Disney+ lures 1 million subscribers from Netflix. But is it a giant slayer?
Even before the launch of Disney +, Wall Street analysts wondered: Will it dethrone Netflix? How many people will ditch Netflix for Bob Iger’s moon-sized battle station of branded content?
Netflix has long said it could withstand the onslaught of competition from Disney and other streamers because of its compelling, seemingly never-ending lineup of original shows and movies. Others have worried that the rise of powerful rivals could loosen Netflix’s hold on its 60 million U.S. consumers.
Thanks to a new report, we’re now getting some idea of how many may have defected from Team “Irishman” to Team Baby Yoda.
About 1 million Netflix subscribers made the switch last month, following the Nov. 12 Disney+ launch, according to survey results released Wednesday by brokerage Cowen & Co. The firm estimated that 6% of Netflix subscribers who signed up for Disney+ canceled their Netflix memberships after doing so. Cowen based its estimates on its survey of about 2,500 people.
That may sound like a significant number, but Cowen analyst John Blackledge described the subscriber churn as “manageable” for Netflix. The Los Gatos, Calif.-based company should be able to deflect the blow with original shows and movies including “Marriage Story,” “The Two Popes,” “6 Underground” and “The Crown.” Earlier this month, Netflix said 26.4 million households watched “The Irishman” in its first week on the platform.
A certain amount of cancellations was to be expected, he wrote, given the aggressive marketing campaign for Disney+, which boasts unprecedented streaming access to content from Pixar, Marvel Studios, “Star Wars” and National Geographic, along with other attractions such as Disney Channel shows and “The Simpsons.” Many people were also likely enticed by freebies, including year-long subscriptions through Verizon data plans.
“The incremental churn uptick appears reasonable given the Disney+ launch, which has been highly publicized and includes various marketing programs,” Blackledge wrote. He added, “[W]e point out that [Netflix’s] content slate is strong, including several high-profile feature films and returning episodic programs.”
In other words, the sky doesn’t appear to be falling yet. However, competition will continue to ramp up as AT&T’s HBO Max and NBCUniversal’s Peacock prepare to launch with great fanfare in the spring.
Netflix declined to comment, but has frequently told investors that the streaming market is vast enough for more than one player to succeed. Disney did not respond to a request for comment.
While Disney has touted the early success of its streaming offering, it’s still not clear how many people are paying the $6.99 a month the Burbank Mouse House is charging. (Disney also offers Disney+ for $70 for a full year, and $12.99 a month for a bundle that also includes ESPN+ and ad-supported Hulu.)
By comparison, Netflix charges $8.99 a month for its basic plan, and $12.99 a month for its most popular subscription offering.
Disney said last month that the service attracted 10 million signups, but did not specify how many people are using it for free.
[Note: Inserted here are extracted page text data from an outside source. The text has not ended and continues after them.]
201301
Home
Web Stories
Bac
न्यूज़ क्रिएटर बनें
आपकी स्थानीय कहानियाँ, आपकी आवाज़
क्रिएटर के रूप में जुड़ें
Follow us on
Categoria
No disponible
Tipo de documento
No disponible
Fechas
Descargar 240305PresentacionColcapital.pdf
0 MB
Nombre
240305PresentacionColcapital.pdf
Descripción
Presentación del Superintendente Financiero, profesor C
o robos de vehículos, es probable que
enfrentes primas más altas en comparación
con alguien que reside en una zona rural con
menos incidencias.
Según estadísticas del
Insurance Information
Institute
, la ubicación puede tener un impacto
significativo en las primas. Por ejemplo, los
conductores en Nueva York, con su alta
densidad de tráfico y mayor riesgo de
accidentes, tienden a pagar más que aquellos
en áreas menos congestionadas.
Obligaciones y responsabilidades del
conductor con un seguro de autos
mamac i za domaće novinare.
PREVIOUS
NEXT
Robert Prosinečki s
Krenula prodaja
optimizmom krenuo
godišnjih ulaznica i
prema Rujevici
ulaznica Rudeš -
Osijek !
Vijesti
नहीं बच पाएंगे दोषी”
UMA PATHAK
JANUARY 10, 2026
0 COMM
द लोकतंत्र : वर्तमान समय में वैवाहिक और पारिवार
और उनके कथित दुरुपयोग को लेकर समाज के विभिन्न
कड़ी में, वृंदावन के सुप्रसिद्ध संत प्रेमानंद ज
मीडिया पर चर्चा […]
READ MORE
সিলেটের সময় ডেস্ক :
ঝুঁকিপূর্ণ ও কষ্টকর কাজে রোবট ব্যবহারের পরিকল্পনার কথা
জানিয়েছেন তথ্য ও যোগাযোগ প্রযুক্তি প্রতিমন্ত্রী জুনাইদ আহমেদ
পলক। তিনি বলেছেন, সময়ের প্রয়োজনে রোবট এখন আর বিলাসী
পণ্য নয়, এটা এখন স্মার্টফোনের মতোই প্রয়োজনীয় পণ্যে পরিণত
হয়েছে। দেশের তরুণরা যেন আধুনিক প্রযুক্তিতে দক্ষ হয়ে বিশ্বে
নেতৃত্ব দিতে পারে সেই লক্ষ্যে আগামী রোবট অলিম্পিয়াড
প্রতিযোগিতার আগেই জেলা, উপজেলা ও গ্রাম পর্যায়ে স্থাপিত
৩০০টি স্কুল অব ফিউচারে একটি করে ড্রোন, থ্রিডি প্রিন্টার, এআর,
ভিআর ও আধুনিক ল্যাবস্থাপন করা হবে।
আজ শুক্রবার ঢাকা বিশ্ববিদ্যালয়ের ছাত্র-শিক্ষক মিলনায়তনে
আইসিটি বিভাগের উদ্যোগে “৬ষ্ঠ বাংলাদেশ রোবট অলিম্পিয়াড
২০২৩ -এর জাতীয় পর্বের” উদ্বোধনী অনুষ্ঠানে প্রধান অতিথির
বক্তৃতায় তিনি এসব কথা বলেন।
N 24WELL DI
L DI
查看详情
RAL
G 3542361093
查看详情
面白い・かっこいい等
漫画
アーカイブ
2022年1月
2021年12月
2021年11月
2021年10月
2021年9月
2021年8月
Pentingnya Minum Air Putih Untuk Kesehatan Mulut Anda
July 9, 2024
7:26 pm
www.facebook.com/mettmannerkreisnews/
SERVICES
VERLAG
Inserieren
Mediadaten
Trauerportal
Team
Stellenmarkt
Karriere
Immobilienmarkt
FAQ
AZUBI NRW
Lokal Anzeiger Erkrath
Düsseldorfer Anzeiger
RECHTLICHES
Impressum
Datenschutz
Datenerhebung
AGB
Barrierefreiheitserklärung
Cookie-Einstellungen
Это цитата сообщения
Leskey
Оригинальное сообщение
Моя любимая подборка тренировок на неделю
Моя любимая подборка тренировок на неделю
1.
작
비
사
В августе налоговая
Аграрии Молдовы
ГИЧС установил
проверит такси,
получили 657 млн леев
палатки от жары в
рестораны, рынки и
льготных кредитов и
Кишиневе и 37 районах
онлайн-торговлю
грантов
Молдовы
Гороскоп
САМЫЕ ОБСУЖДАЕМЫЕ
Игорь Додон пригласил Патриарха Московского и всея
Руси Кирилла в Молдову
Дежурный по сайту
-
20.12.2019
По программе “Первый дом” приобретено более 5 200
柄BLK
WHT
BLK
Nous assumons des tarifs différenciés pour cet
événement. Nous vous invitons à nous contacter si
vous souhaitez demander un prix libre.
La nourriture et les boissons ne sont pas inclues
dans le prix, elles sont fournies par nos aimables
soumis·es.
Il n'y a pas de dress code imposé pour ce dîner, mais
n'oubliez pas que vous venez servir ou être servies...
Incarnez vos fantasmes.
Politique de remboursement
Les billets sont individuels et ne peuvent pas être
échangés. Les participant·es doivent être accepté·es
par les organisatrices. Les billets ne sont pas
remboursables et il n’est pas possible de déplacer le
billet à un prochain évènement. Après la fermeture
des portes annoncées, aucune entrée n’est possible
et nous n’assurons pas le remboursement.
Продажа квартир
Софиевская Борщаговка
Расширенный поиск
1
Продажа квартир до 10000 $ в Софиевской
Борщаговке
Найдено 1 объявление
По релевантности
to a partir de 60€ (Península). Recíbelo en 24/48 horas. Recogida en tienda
The company does not plan to give updates outside its quarterly earnings calls. Disney also has so far withheld information on how many users are watching new shows including “The Mandalorian,” about a masked bounty hunter who goes rogue.
Cowen estimates that about 24 million people have Disney+ subscriptions. About a third of those customers are using it with a free offer, Cowen said. Analysts had been expecting roughly 20 million would subscribe by year’s end.
Either way, it’s a strong launch for Disney+, which is aiming for 60 million to 90 million subscribers, globally, by fiscal year 2024.